CNN Senior Executive Producer
The Tiger Woods story has triggered a memory that led me to two old photos. One photo is real. One is doctored.
The Book of Laughter & Forgetting Tiger
I read about the photos 30 years ago in the Czech author Milan Kundera’s “The Book of Laughter and Forgetting.”
The original photo, on the left, was taken in February of 1948.
In Kundera’s account, this moment represented the birth of communism in Czechoslovakia.
The Czech Communist leader, Klement Gottwald, [the man on the right of the photo] had just stepped out on the balcony of a Baroque palace in Prague, before “hundreds of thousands of citizens massed in the Old Town Square. Gottwald was flanked by his comrades, with (Vladimir) Clementis [two faces to the left] standing close to him. It was snowing and cold, and Gottwald was bearheaded.”
“Bursting with solicitude, Clementis took off his fur hat and set it on Gottwald’s head.”
So, that fur hat you see on Gottwald’s head was given to him by comrade Clementis, who sacrificed his own warmth for his comrade’s.
That gesture of communist solidarity caught the attention of the Communist Party propaganda machine.
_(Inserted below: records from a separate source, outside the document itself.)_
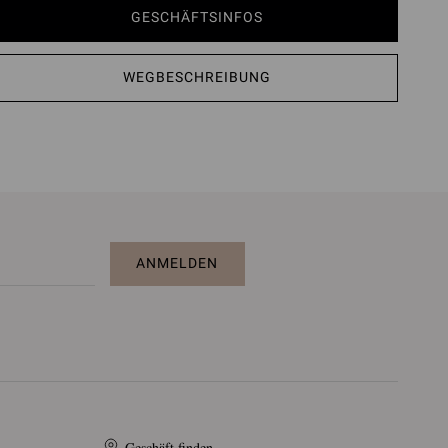
GESCHÄFTSINFOS
WEGBESCHREIBUNG
ANMELDEN
Geschäft finden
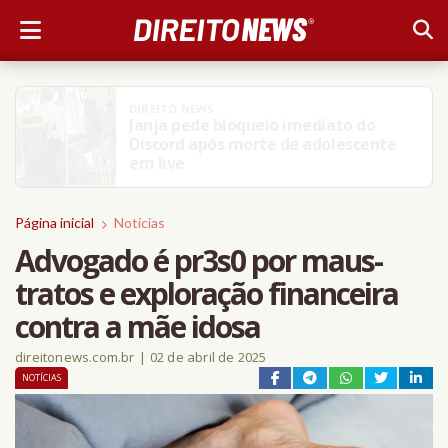
DIREITO NEWS
Janja pede bloqueio imediato do
Discord após morte de adolescente
em live
Página inicial
Notícias
Advogado é pr3s0 por maus-
tratos e exploração financeira
contra a mãe idosa
direitonews.com.br
|
02 de abril de 2025
NOTÍCIAS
They “made hundreds of thousands of copies of the photograph taken on the balcony, where Gottwald, in a fur hat and surrounded by his comrades, spoke to the people.
Every child knew that photograph, from seeing it on posters and in schoolbooks and museums.
Four years later, Clementis was charged with treason and hanged.
The propaganda section immediately made him vanish from history and, of course, from all photographs.
Ever since, Gottwald has been alone on the balcony. Where Clementis stood, there is only the bare palace wall.
Nothing remains of Clementis but the fur hat on Gottwald’s head."
The doctored photo on the right is all that remained – until the age of the internet brought back the original.
Those photos make me think of Tiger.
Tiger Woods’ acknowledgment of “transgressions,” has spurred a similar reaction to his omnipresent images from some free enterprise business comrades.
The huge consulting firm Accenture has treated Tiger the way so many felt: as if he’d committed treason against the brand. It dropped its sponsorship of Woods, saying he “just wasn’t a metaphor for high performance anymore.”
The New York Times describes how, “hours after Accenture ended its sponsorship deal, the golfer’s face was replaced by an anonymous skier on the company’s home page. His name was scrubbed almost completely from the rest of the web site.”
But images of Tiger endorsing the Accenture brand survive. So many airport terminals. So many corporate tchotchkes. So many web sites. It’s harder to make people disappear in the age of the internet than it was back in the 20th Century.
Tiger on Newsstands Today
I just picked up the Golf Digest January 2010 cover story headlined “10 Tips Obama Can Take From Tiger” (pre disclosure.) The issue is irresistible.
And Tiger’s words in that issue before his transgressions were acknowledged, are extremely valuable lessons for a large segment of the population. His advice in that piece convinces me that Tiger Woods will never be out of the picture. Here’s a brief excerpt.
(Editor’s note: please resist the urge to read double meanings into every sentence that follows.)
“AS a result of recent swing changes, it’s easier for me to shape tee shots, even my natural draw. I’m letting the club release along the line of my setup instead of muscling the ball with my upper body, which I did at times when my bad knee prevented a good shift into impact.”
“At the tour level you have to be able to hit different sand shots, because the bunkers are so varied and a stroke saved can make all the difference.” (please! You weren’t paying attention to the editor’s note on that last phrase.) “To hit a longer bunker shot, I rotate my body faster to the finish.”
OK – enough.
The point is this.
If you’re serious about golfing, you’ll want to see and hear from Tiger again.
Closeup shots of his back swing. And his short game. And his putts. And his body alignments.
Even if you’re not a golfer, you’ll probably want to hear from him. Golf is a mind game. And who’s not rightfully curious about whether he’ll get his mind back in the game.
Tiger Woods’ each individual twist and turn is not of great consequence.
But the universally fascinating question, in his tragic fall, is this.
Will Tiger be back in the picture again?
I think the answer is this.
Tiger Woods will be back in the picture if Tiger Woods chooses to be back in the picture.
But I don’t expect we’ll ever see the same image.